MATERIALS PROVIDED -

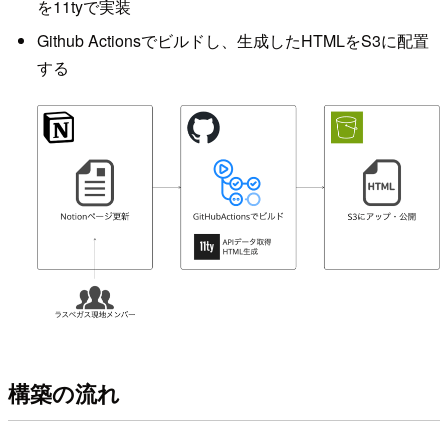
を11tyで実装
Github Actionsでビルドし、生成したHTMLをS3に配置
する
構築の流れ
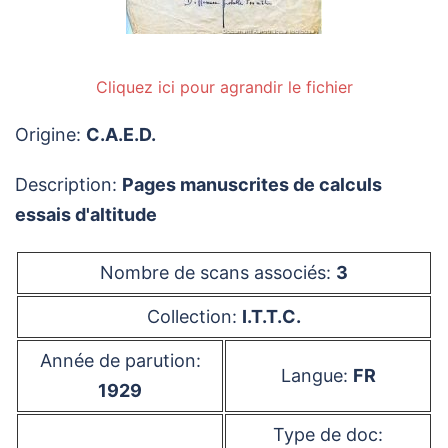
Cliquez ici pour agrandir le fichier
Origine:
C.A.E.D.
Description:
Pages manuscrites de calculs
essais d'altitude
Nombre de scans associés:
3
Collection:
I.T.T.C.
Année de parution:
Langue:
FR
1929
Type de doc:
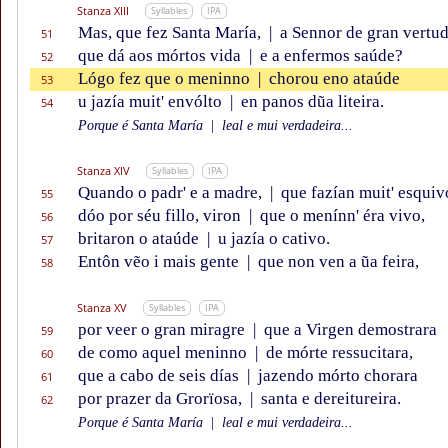
Stanza XIII
Syllables
IPA
Mas, que fez Santa María,
|
a Sennor de gran vertu
51
que dá aos mórtos vida
|
e a enfermos saúde?
52
Lógo fez que o meninno
|
chorou eno ataúde
53
u jazía muit' envólto
|
en panos dũa liteira.
54
Porque é Santa María
|
leal e mui verdadeira...
Stanza XIV
Syllables
IPA
Quando o padr' e a madre,
|
que fazían muit' esquiv
55
dóo por séu fillo, viron
|
que o menínn' éra vivo,
56
britaron o ataúde
|
u jazía o cativo.
57
Entôn vẽo i mais gente
|
que non ven a ũa feira,
58
Stanza XV
Syllables
IPA
por veer o gran miragre
|
que a Virgen demostrara
59
de como aquel meninno
|
de mórte ressucitara,
60
que a cabo de seis días
|
jazendo mórto chorara
61
por prazer da Grorïosa,
|
santa e dereitureira.
62
Porque é Santa María
|
leal e mui verdadeira...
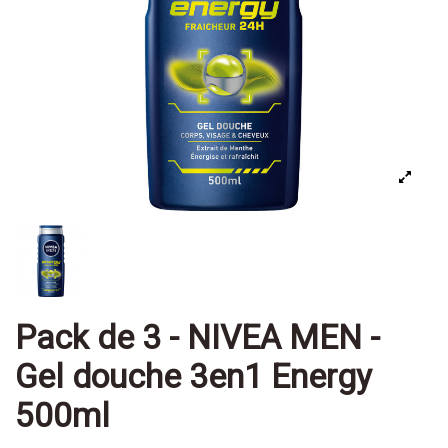
Pack de 3 - NIVEA MEN -
Gel douche 3en1 Energy
500ml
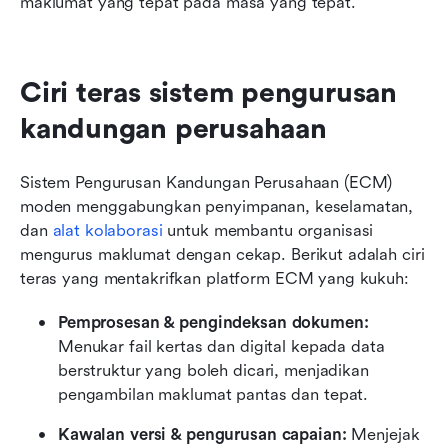
maklumat yang tepat pada masa yang tepat.
Ciri teras sistem pengurusan 
kandungan perusahaan
Sistem Pengurusan Kandungan Perusahaan (ECM) 
moden menggabungkan penyimpanan, keselamatan, 
dan 
alat kolaborasi
 untuk membantu organisasi 
mengurus maklumat dengan cekap. Berikut adalah ciri 
teras yang mentakrifkan platform ECM yang kukuh:
Pemprosesan & pengindeksan dokumen:
Menukar fail kertas dan digital kepada data 
berstruktur yang boleh dicari, menjadikan 
pengambilan maklumat pantas dan tepat.
Kawalan versi & pengurusan capaian:
 Menjejak 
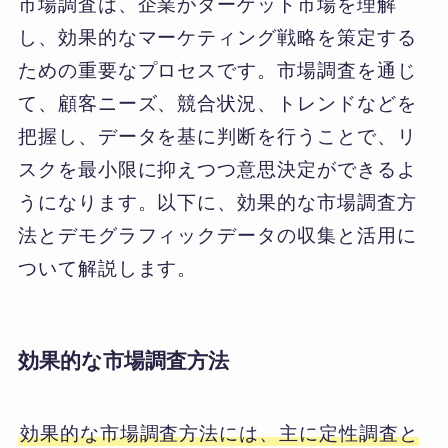
市場調査は、企業がターゲット市場を理解
し、効果的なマーケティング戦略を策定する
ための重要なプロセスです。市場調査を通じ
て、顧客ニーズ、競合状況、トレンドなどを
把握し、データを基に判断を行うことで、リ
スクを最小限に抑えつつ意思決定ができるよ
うになります。以下に、効果的な市場調査方
法とデモグラフィックデータの収集と活用に
ついて解説します。
効果的な市場調査方法
効果的な市場調査方法には、主に定性調査と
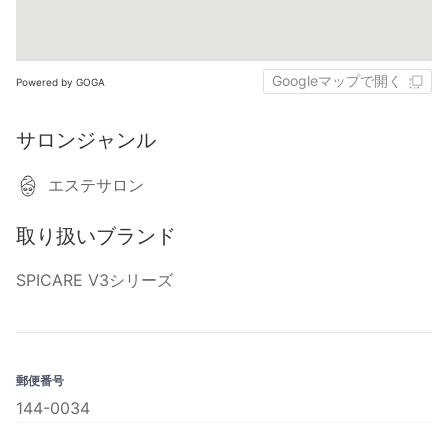
Googleマップで開く
Powered by GOGA
サロンジャンル
エステサロン
取り扱いブランド
SPICARE V3シリーズ
郵便番号
144-0034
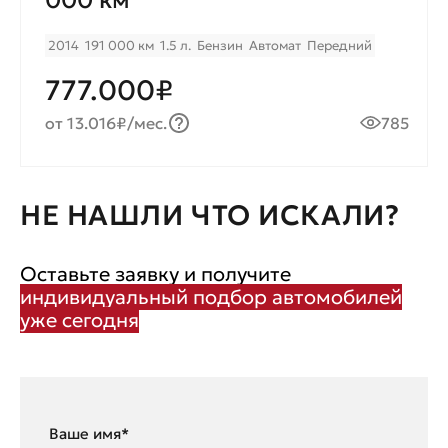
000 км
2014
191 000 км
1.5 л.
Бензин
Автомат
Передний
777.000₽
от 13.016₽/мес.
785
НЕ НАШЛИ ЧТО ИСКАЛИ?
Оставьте заявку и получите
индивидуальный подбор автомобилей
уже сегодня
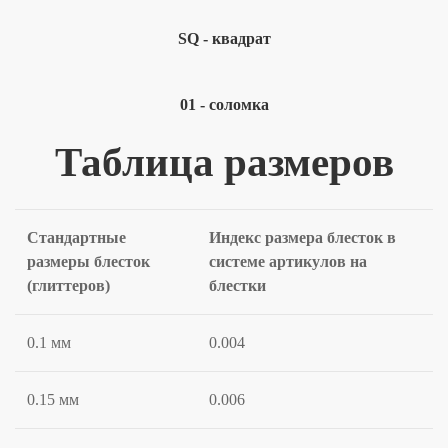
SQ - квадрат
01 - соломка
Таблица размеров
Стандартные
Индекс размера блесток в
размеры блесток
системе артикулов на
(глиттеров)
блестки
0.1 мм
0.004
0.15 мм
0.006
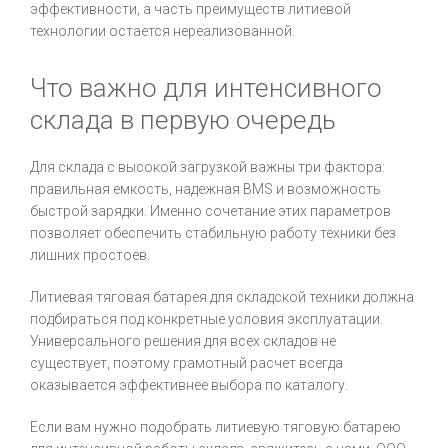
эффективности, а часть преимуществ литиевой
технологии остается нереализованной.
Что важно для интенсивного
склада в первую очередь
Для склада с высокой загрузкой важны три фактора:
правильная емкость, надежная BMS и возможность
быстрой зарядки. Именно сочетание этих параметров
позволяет обеспечить стабильную работу техники без
лишних простоев.
Литиевая тяговая батарея для складской техники должна
подбираться под конкретные условия эксплуатации.
Универсального решения для всех складов не
существует, поэтому грамотный расчет всегда
оказывается эффективнее выбора по каталогу.
Если вам нужно подобрать литиевую тяговую батарею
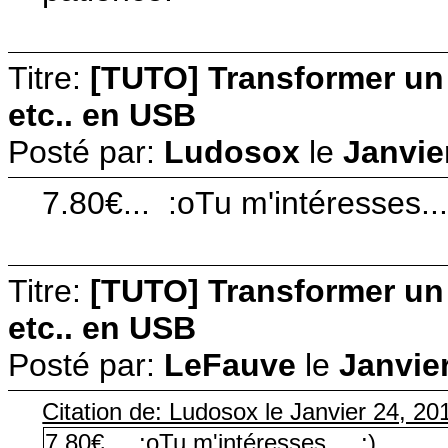
Titre:
[TUTO] Transformer u
etc.. en USB
Posté par:
Ludosox
le
Janvie
7.80€... :oTu m'intéresses...
Titre:
[TUTO] Transformer u
etc.. en USB
Posté par:
LeFauve
le
Janvier
Citation de: Ludosox le Janvier 24, 20
7.80€... :oTu m'intéresses... :)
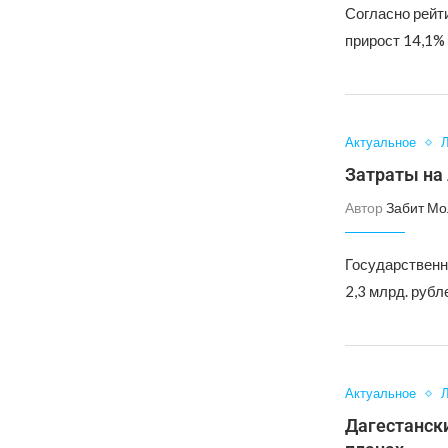
Согласно рейт
прирост 14,1%
Актуальное
Л
Затраты на 
Автор
Забит Мо
Государственн
2,3 млрд. рубл
Актуальное
Л
Дагестанск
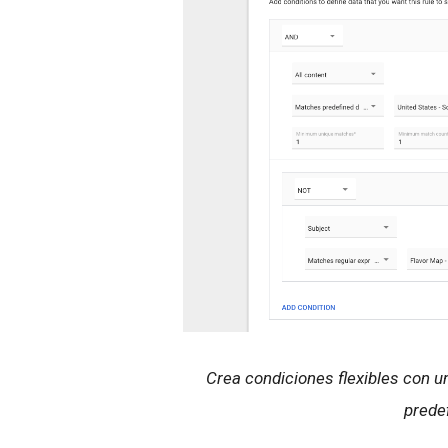
Crea condiciones flexibles con u
prede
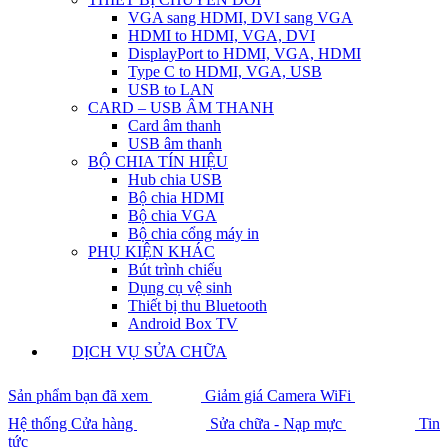
VGA sang HDMI, DVI sang VGA
HDMI to HDMI, VGA, DVI
DisplayPort to HDMI, VGA, HDMI
Type C to HDMI, VGA, USB
USB to LAN
CARD – USB ÂM THANH
Card âm thanh
USB âm thanh
BỘ CHIA TÍN HIỆU
Hub chia USB
Bộ chia HDMI
Bộ chia VGA
Bộ chia cổng máy in
PHỤ KIỆN KHÁC
Bút trình chiếu
Dụng cụ vệ sinh
Thiết bị thu Bluetooth
Android Box TV
DỊCH VỤ SỬA CHỮA
Sản phẩm bạn đã xem
Giảm giá Camera WiFi
Hệ thống Cửa hàng
Sửa chữa - Nạp mực
Tin
tức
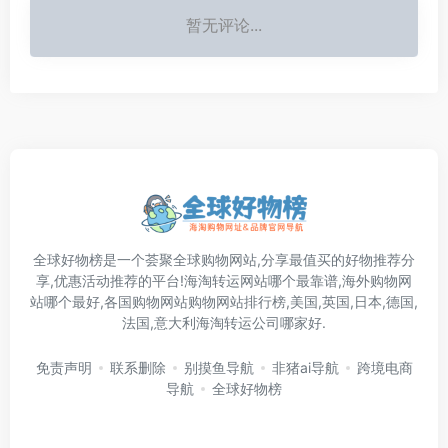
暂无评论...
全球好物榜是一个荟聚全球购物网站,分享最值买的好物推荐分
享,优惠活动推荐的平台!海淘转运网站哪个最靠谱,海外购物网
站哪个最好,各国购物网站购物网站排行榜,美国,英国,日本,德国,
法国,意大利海淘转运公司哪家好.
免责声明
联系删除
别摸鱼导航
非猪ai导航
跨境电商
导航
全球好物榜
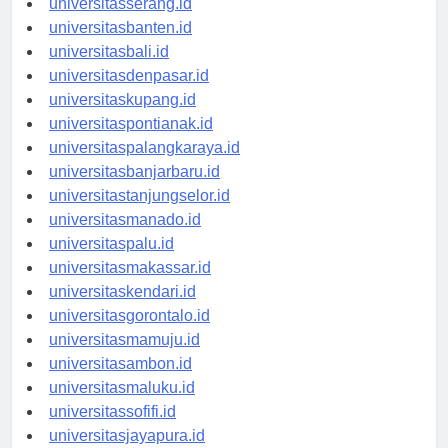
universitasserang.id
universitasbanten.id
universitasbali.id
universitasdenpasar.id
universitaskupang.id
universitaspontianak.id
universitaspalangkaraya.id
universitasbanjarbaru.id
universitastanjungselor.id
universitasmanado.id
universitaspalu.id
universitasmakassar.id
universitaskendari.id
universitasgorontalo.id
universitasmamuju.id
universitasambon.id
universitasmaluku.id
universitassofifi.id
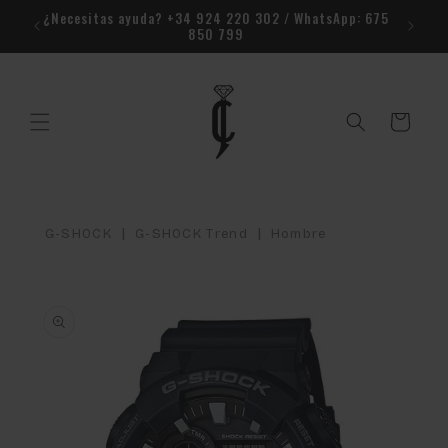
Ir
r la
¿Necesitas ayuda? +34 924 220 302 / WhatsApp: 675
directamente
850 799
al contenido
Carrito
|
|
G-SHOCK
G-SHOCK Trend
Hombre
Ir
directamente
a la
información
del producto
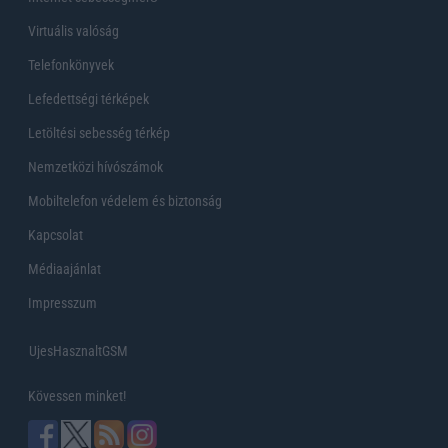
Virtuális valóság
Telefonkönyvek
Lefedettségi térképek
Letöltési sebesség térkép
Nemzetközi hívószámok
Mobiltelefon védelem és biztonság
Kapcsolat
Médiaajánlat
Impresszum
UjesHasznaltGSM
Kövessen minket!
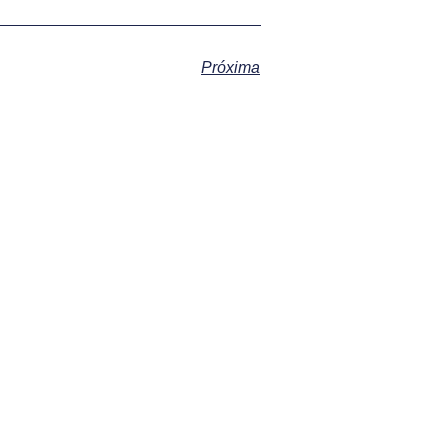
Próxima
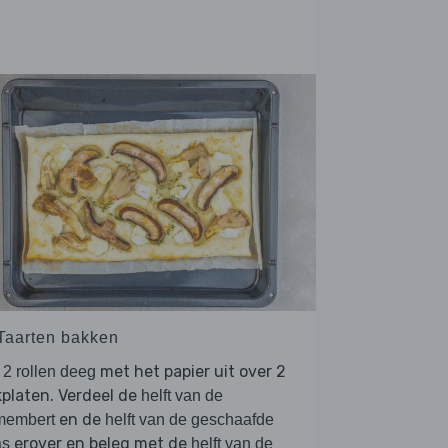
 Taarten bakken
l
met het papier uit over 2
2 rollen deeg
platen. Verdeel de
helft van de
en de
membert
helft van de geschaafde
erover en beleg met de
as
helft van de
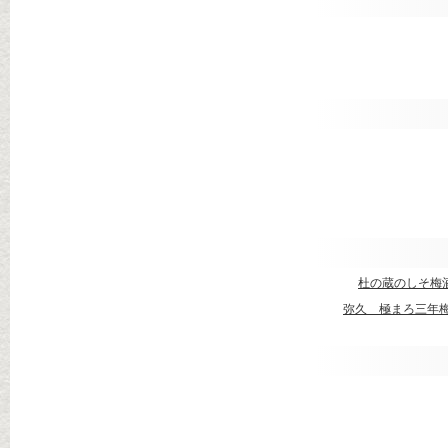
杜の蔵のしそ梅
弥久 極まろ三年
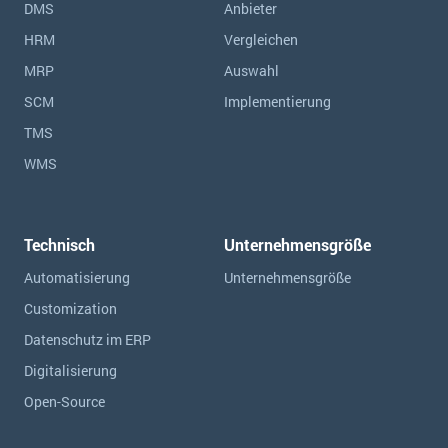
DMS
Anbieter
HRM
Vergleichen
MRP
Auswahl
SCM
Implementierung
TMS
WMS
Technisch
Unternehmensgröße
Automatisierung
Unternehmensgröße
Customization
Datenschutz im ERP
Digitalisierung
Open-Source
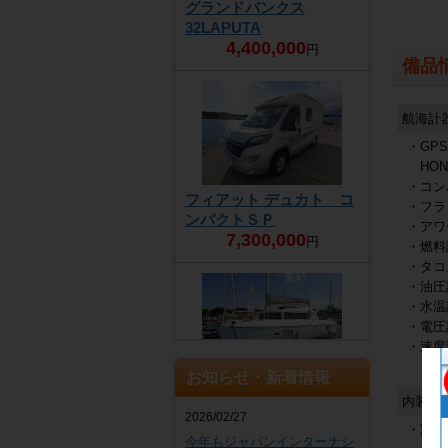
グランドバンクス
32LAPUTA
4,400,000
円
備品
航海計
・GP
HOND
・コン
フィアット デュカト コ
・フラ
ンパクトＳＰ
・アワ
7,300,000
円
・燃料
・タコ
・油圧
・水温
・電圧
・速度
お知らせ・新着情報
ラグーン 421
内装品
商談中
2026/02/27
・冷蔵
今年もジャパンインターナシ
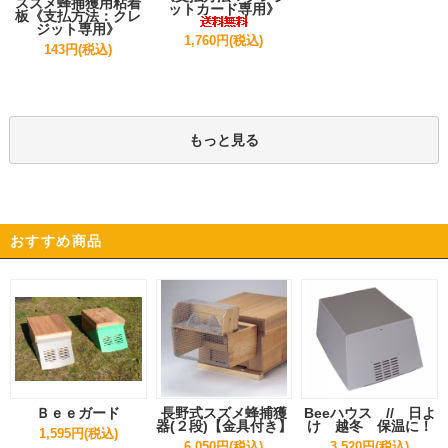
スズメ蜂捕獲用粘着
ットカード専用》
板《支払方法：クレ
ジット専用》
1,760円(税込)
143円(税込)
もっと見る
おすすめ商品
Ｂｅｅガード
長野式スズメ蜂捕獲
Beeハウス // 日よ
器(２段)【金具付き】
け 越冬 保温に！
1,595円(税込)
6,050円(税込)
3,520円(税込)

EXERCISE -
Please write out, word for word, each line from the one with "Datenschutz im ERP" to the last line of the data, keeping both ends and omitting pictures.

TASK OUTPUT -
Datenschutz im ERP
Digitalisierung
Open-Source
グランドバンクス
32LAPUTA
4,400,000
円
備品
航海計
・GP
HOND
・コン
フィアット デュカト コ
・フラ
ンパクトＳＰ
・アワ
7,300,000
円
・燃料
・タコ
・油圧
・水温
・電圧
・速度
お知らせ・新着情報
ラグーン 421
内装品
商談中
2026/02/27
・冷蔵
今年もジャパンインターナシ
スズメ蜂捕獲用粘着
ットカード専用》
板《支払方法：クレ
ジット専用》
1,760円(税込)
143円(税込)
もっと見る
おすすめ商品
Ｂｅｅガード
長野式スズメ蜂捕獲
Beeハウス // 日よ
器(２段)【金具付き】
け 越冬 保温に！
1,595円(税込)
6,050円(税込)
3,520円(税込)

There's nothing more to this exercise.